Task 1: Data Science project to predict health outcomes of patients with Alcohol Use Disorder admitted in Intensive Care Unit
In this project, the objective is to predict health outcomes of patients with Alcohol Use Disorder (AUD), who are admitted in Intensive Care Unit (ICU).
Alcohol is one of the most commonly abused addictive substances in the general population, that causes millions of deaths, and is legal to buy and consume in most of the countries. People with AUD can’t stop or control their alcohol consumption, and AUD is considered as a brain disorder. Patients with AUD have higher risks of comorbidities, serious illness and death, and this is why an early intervention and prognosis for severity of illness is highly important to improve treatment and survival rates of AUD patients. I want to focus on the prediction of people’s survival, when they are admitted to the Intensive Care Unit (ICU). The main idea is trying to strengthen medical care for those less likely to survive, and help them survive.

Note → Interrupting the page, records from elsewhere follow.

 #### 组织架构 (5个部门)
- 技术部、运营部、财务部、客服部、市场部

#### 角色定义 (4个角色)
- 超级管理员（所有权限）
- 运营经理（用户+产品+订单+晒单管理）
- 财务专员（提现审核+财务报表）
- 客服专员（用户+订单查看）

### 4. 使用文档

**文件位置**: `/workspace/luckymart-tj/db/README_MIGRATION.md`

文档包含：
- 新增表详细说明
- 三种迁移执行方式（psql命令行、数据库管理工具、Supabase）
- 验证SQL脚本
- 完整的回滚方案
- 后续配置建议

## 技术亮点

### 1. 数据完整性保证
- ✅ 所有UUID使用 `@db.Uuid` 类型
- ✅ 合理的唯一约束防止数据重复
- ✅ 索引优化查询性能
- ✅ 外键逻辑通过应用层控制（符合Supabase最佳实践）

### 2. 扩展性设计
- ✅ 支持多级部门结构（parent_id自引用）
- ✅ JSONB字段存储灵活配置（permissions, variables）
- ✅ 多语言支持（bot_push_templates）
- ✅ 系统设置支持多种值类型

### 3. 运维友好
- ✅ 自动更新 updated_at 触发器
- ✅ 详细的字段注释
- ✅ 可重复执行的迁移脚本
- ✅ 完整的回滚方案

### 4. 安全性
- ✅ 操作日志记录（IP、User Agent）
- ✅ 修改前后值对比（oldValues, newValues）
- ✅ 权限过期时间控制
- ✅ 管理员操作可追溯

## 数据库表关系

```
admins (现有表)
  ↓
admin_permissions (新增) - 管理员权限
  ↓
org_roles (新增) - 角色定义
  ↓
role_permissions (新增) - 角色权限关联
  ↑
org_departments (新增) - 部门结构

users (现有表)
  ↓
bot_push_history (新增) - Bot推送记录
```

But it can be used to increase doctor’s knowledge about the chances of survival of those patients, and so better inform and support families and relatives in this difficult process.
First, I will explore the dataset in order to understand each feature by conducting feature engineering and exploratory data analysis (EDA). Then I will build and train various machine learning models and evaluate them in order to have the most accurate prediction.

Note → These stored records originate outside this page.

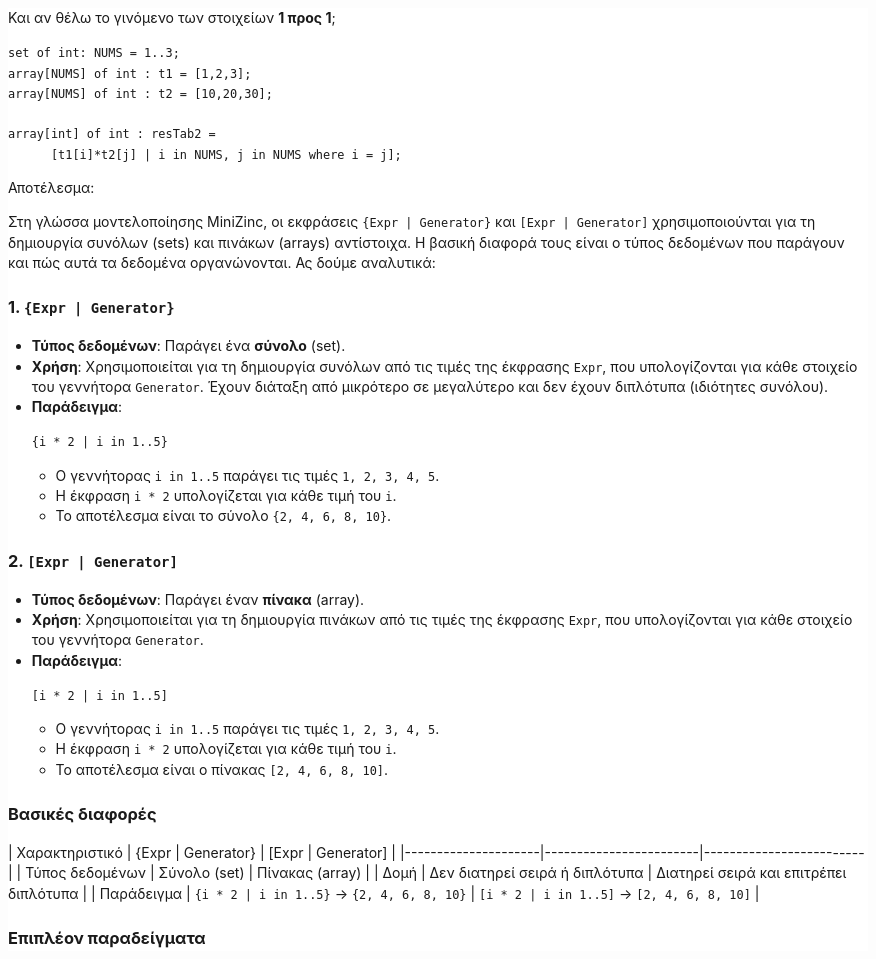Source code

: Και αν θέλω το γινόμενο των στοιχείων **1 προς 1**;

```
set of int: NUMS = 1..3;
array[NUMS] of int : t1 = [1,2,3];
array[NUMS] of int : t2 = [10,20,30];

array[int] of int : resTab2 =
      [t1[i]*t2[j] | i in NUMS, j in NUMS where i = j];
```
Αποτέλεσμα: 

Στη γλώσσα μοντελοποίησης MiniZinc, οι εκφράσεις `{Expr | Generator}` και `[Expr | Generator]` χρησιμοποιούνται για τη δημιουργία συνόλων (sets) και πινάκων (arrays) αντίστοιχα. Η βασική διαφορά τους είναι ο τύπος δεδομένων που παράγουν και πώς αυτά τα δεδομένα οργανώνονται. Ας δούμε αναλυτικά:

### 1. `{Expr | Generator}`
- **Τύπος δεδομένων**: Παράγει ένα **σύνολο** (set).
- **Χρήση**: Χρησιμοποιείται για τη δημιουργία συνόλων από τις τιμές της έκφρασης `Expr`, που υπολογίζονται για κάθε στοιχείο του γεννήτορα `Generator`. Έχουν διάταξη από μικρότερο σε μεγαλύτερο και δεν έχουν διπλότυπα (ιδιότητες συνόλου).   
- **Παράδειγμα**:
  ```minizinc
  {i * 2 | i in 1..5}
  ```
  - Ο γεννήτορας `i in 1..5` παράγει τις τιμές `1, 2, 3, 4, 5`.
  - Η έκφραση `i * 2` υπολογίζεται για κάθε τιμή του `i`.
  - Το αποτέλεσμα είναι το σύνολο `{2, 4, 6, 8, 10}`.

### 2. `[Expr | Generator]`
- **Τύπος δεδομένων**: Παράγει έναν **πίνακα** (array).
- **Χρήση**: Χρησιμοποιείται για τη δημιουργία πινάκων από τις τιμές της έκφρασης `Expr`, που υπολογίζονται για κάθε στοιχείο του γεννήτορα `Generator`.
- **Παράδειγμα**:
  ```minizinc
  [i * 2 | i in 1..5]
  ```
  - Ο γεννήτορας `i in 1..5` παράγει τις τιμές `1, 2, 3, 4, 5`.
  - Η έκφραση `i * 2` υπολογίζεται για κάθε τιμή του `i`.
  - Το αποτέλεσμα είναι ο πίνακας `[2, 4, 6, 8, 10]`.

### Βασικές διαφορές

| Χαρακτηριστικό     | {Expr | Generator}       | [Expr | Generator]       |
|---------------------|------------------------|-------------------------|
| Τύπος δεδομένων     | Σύνολο (set)           | Πίνακας (array)         |
| Δομή                | Δεν διατηρεί σειρά ή διπλότυπα | Διατηρεί σειρά και επιτρέπει διπλότυπα |
| Παράδειγμα          | `{i * 2 | i in 1..5}` → `{2, 4, 6, 8, 10}` | `[i * 2 | i in 1..5]` → `[2, 4, 6, 8, 10]` |

### Επιπλέον παραδείγματα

The data used in our report is entirely extracted from the Medical Information Mart for Intensive Care (MIMIC-III), a freely-available database comprising deidentified healthrelated data from patients who were admitted to the critical care units of the Beth Israel Deaconess Medical Center. This database was co-developed by the Laboratory for Computing Physiology at MIT and Philips Healthcare, containing 26 tables storing data such as vital signs, demographics, and survival for more than 40,000 ICU patients from years ranging from 2001 to 2012. This database is widely used in academic discourse for training models to predict medical outcomes for patients.
The variables in this data frame are defined as:
Variable | Description |
---|---|
subject id | Unique identifier which specifies an individual patient - hadm id A single patient’s admission to the hospital |
icustay id | ID which defines a single ICU stay - gender Patient's gender - age Patient's age - ethnicity Patient's ethnicity |
los hospital | Length of stay at hospital Days (in Days) |
los icu | Length of stay at ICU (in Days) |
first icu stay | Flag (1) if it is the patient's first icu stay |
sofa | Sequential Organ Failure Assessment (SOFA) - mortality prediction score |
sapsii | Simplified Acute Physiology Score - severity of disease classification |
congestive heart failure | Flag (1) if the patient has congestive heart failure |
hypertension | Flag (1) if the patient has hypertension |
liver disease | Flag (1) if the patient has liver disease |
fluid electrolyte | Flag (1) if the patient has fluid electrolyte |
coagulopathy | Flag (1) if the patient has coagulopathy |
chronic pulmonary | Flag (1) if the patient has chronic pulmonary disease |
admittime | Date and time the patient was admitted to the hospital |
deathtime | Date and time of in-hospital death for the patient |
glucose | Glucose level (mmol/L) |
platelet | Platelet count ( |
ast | Aspartate aminotransferase measurement (U/L) |
alt | Alanine aminotransferase measurement (U/L) |
mcv | Mean corpuscular volume (𝜇m$^3$) |
rdw | Red cell distribution width (%) |
wbc | White blood cell count K/uL |
hemoglobin | Hemoglobin measurement (g/dL) |